(Plain-text document sources)
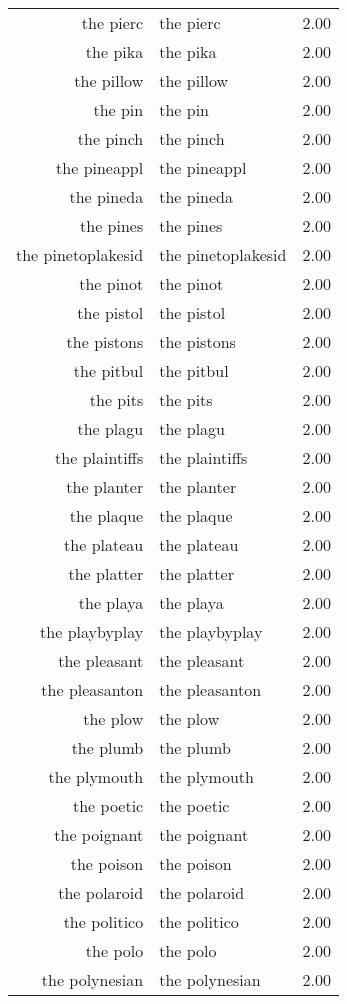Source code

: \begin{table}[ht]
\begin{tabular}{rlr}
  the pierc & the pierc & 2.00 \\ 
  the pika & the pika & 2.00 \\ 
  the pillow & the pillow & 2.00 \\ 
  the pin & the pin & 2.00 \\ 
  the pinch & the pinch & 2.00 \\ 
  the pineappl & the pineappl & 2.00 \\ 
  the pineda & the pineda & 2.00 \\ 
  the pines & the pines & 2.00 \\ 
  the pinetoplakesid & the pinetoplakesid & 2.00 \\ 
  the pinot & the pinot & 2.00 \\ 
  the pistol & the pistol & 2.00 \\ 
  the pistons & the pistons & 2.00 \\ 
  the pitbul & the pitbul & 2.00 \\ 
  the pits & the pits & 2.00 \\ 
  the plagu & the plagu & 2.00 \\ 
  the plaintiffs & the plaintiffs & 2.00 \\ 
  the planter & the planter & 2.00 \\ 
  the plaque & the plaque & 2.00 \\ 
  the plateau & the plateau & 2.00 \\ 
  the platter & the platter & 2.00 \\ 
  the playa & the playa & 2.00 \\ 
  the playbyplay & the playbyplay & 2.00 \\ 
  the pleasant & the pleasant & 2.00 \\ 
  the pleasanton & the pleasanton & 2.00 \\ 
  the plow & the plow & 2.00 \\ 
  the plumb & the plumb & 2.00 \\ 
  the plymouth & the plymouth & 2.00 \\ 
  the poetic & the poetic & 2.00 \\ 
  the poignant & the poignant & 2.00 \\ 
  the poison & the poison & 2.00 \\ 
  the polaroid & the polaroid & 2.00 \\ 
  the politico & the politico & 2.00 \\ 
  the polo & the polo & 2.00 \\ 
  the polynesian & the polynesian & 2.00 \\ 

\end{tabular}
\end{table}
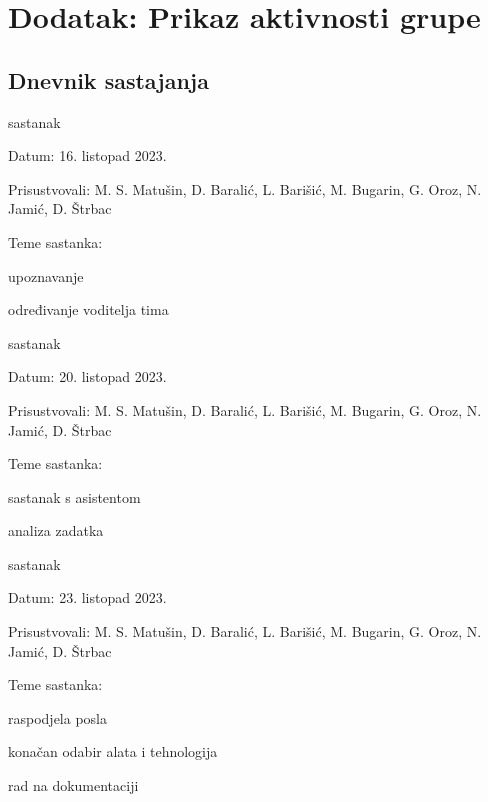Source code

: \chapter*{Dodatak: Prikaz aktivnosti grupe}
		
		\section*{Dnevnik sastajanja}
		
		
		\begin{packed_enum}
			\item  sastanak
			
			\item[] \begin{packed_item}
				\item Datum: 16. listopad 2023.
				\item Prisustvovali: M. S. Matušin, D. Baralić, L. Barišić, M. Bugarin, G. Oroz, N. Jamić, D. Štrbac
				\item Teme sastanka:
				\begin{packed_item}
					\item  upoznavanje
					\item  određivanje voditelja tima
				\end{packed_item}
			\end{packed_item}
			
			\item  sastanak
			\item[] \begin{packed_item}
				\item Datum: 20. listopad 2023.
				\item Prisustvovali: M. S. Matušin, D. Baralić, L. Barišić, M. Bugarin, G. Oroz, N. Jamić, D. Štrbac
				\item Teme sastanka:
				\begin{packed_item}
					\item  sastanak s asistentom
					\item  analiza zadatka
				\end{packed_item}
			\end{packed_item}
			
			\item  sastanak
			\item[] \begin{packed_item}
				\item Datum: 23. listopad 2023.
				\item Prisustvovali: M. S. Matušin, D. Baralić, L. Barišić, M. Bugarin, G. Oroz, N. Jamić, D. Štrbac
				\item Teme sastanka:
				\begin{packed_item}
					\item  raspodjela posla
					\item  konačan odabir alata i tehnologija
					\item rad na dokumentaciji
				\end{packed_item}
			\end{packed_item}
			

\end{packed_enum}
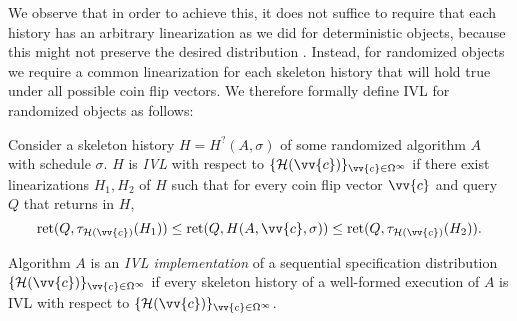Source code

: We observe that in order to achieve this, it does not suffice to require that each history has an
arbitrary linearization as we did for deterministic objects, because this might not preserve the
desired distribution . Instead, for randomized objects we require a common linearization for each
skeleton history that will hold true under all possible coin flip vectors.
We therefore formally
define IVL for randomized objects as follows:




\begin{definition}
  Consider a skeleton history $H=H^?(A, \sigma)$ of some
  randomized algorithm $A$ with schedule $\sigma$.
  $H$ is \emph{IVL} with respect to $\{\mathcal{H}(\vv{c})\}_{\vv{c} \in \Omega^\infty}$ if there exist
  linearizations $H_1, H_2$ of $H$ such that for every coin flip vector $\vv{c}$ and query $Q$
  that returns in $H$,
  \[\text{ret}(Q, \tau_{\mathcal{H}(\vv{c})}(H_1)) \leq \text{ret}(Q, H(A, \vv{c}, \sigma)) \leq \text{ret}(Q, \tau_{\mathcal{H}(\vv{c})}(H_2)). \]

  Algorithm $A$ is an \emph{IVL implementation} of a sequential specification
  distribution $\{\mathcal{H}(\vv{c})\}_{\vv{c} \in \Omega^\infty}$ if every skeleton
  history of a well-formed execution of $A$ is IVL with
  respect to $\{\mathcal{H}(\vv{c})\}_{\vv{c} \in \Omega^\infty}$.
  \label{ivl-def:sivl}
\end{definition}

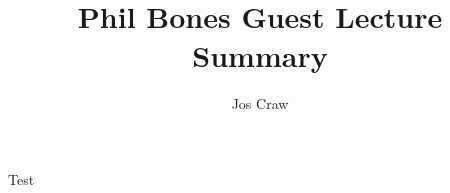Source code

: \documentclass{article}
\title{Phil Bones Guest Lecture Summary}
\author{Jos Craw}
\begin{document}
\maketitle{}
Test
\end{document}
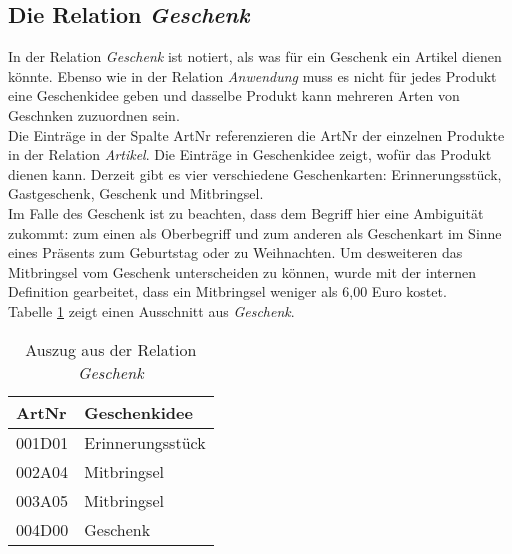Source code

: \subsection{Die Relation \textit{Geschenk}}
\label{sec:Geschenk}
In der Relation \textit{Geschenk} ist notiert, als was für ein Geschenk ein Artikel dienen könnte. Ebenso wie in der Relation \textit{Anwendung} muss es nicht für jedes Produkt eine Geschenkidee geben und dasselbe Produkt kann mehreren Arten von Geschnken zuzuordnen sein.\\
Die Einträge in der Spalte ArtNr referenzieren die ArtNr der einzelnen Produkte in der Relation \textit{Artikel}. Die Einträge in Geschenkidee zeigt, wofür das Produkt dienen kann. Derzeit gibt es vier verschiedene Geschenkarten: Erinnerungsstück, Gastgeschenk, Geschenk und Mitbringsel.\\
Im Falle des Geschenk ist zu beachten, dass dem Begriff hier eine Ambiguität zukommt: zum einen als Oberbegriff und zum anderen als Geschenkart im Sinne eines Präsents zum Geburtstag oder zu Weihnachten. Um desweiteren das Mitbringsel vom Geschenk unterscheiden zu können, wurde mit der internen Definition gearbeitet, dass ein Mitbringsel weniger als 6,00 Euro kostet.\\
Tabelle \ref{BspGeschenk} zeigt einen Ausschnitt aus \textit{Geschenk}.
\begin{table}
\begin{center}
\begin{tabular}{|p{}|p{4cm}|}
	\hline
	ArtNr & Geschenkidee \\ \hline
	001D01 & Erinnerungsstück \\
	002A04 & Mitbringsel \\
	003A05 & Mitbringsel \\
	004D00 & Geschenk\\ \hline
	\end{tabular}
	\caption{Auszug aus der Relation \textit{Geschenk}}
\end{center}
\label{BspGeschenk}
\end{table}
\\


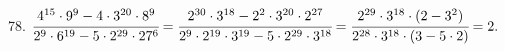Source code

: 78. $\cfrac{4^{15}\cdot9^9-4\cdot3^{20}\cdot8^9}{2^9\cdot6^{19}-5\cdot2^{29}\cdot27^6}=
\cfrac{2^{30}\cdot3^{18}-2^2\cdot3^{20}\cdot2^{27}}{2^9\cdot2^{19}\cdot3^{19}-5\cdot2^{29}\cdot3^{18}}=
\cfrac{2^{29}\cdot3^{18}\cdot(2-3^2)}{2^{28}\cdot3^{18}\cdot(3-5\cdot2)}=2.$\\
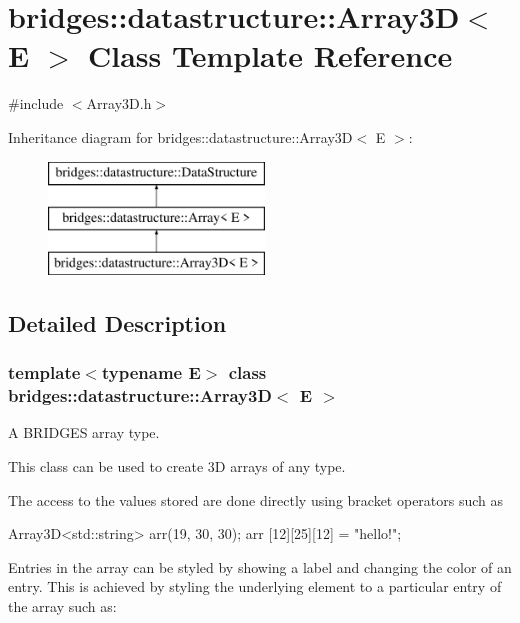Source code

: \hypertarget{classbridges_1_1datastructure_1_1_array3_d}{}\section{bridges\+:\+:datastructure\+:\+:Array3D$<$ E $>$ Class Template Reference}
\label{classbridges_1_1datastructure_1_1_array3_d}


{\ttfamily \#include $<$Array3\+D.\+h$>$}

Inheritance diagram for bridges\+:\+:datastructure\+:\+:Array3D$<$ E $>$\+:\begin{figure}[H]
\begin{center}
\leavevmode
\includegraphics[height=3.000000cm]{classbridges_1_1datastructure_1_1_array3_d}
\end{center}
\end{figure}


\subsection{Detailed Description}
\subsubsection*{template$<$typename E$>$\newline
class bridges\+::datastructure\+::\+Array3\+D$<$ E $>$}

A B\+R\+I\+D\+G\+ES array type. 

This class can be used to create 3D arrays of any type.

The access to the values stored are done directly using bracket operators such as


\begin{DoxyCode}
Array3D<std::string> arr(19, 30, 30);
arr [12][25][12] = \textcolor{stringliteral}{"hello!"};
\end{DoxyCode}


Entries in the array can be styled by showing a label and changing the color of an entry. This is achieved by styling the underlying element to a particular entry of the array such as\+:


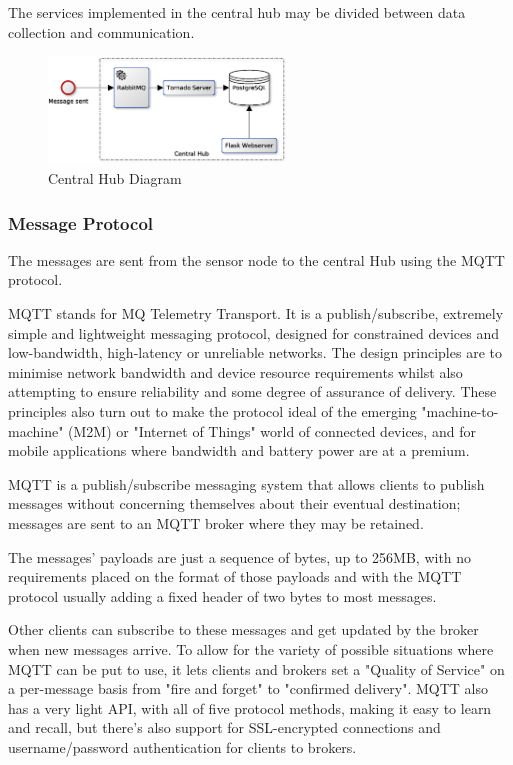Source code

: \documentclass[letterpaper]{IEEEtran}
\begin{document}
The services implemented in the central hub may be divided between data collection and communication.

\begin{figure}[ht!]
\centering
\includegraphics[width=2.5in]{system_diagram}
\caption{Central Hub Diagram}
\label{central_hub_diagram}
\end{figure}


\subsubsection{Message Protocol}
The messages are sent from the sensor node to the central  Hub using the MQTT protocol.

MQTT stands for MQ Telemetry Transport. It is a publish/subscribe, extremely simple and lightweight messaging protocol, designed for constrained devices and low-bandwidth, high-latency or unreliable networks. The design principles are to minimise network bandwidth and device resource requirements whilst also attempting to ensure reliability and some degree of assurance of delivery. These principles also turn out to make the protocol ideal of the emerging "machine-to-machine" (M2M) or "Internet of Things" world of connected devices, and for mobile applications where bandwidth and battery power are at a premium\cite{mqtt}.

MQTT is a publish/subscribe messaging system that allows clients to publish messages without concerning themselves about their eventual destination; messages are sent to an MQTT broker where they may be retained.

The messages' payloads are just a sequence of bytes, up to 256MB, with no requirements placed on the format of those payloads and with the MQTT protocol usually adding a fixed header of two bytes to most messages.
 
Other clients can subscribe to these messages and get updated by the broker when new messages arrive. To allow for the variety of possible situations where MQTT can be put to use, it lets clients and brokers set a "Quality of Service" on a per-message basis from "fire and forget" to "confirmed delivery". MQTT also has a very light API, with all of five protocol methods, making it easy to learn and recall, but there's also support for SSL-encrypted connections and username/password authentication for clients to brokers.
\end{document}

### Exercise objective
Look over the entries for "publish", then copy every line that includes that string.

### Task output
MQTT stands for MQ Telemetry Transport. It is a publish/subscribe, extremely simple and lightweight messaging protocol, designed for constrained devices and low-bandwidth, high-latency or unreliable networks. The design principles are to minimise network bandwidth and device resource requirements whilst also attempting to ensure reliability and some degree of assurance of delivery. These principles also turn out to make the protocol ideal of the emerging "machine-to-machine" (M2M) or "Internet of Things" world of connected devices, and for mobile applications where bandwidth and battery power are at a premium\cite{mqtt}.
MQTT is a publish/subscribe messaging system that allows clients to publish messages without concerning themselves about their eventual destination; messages are sent to an MQTT broker where they may be retained.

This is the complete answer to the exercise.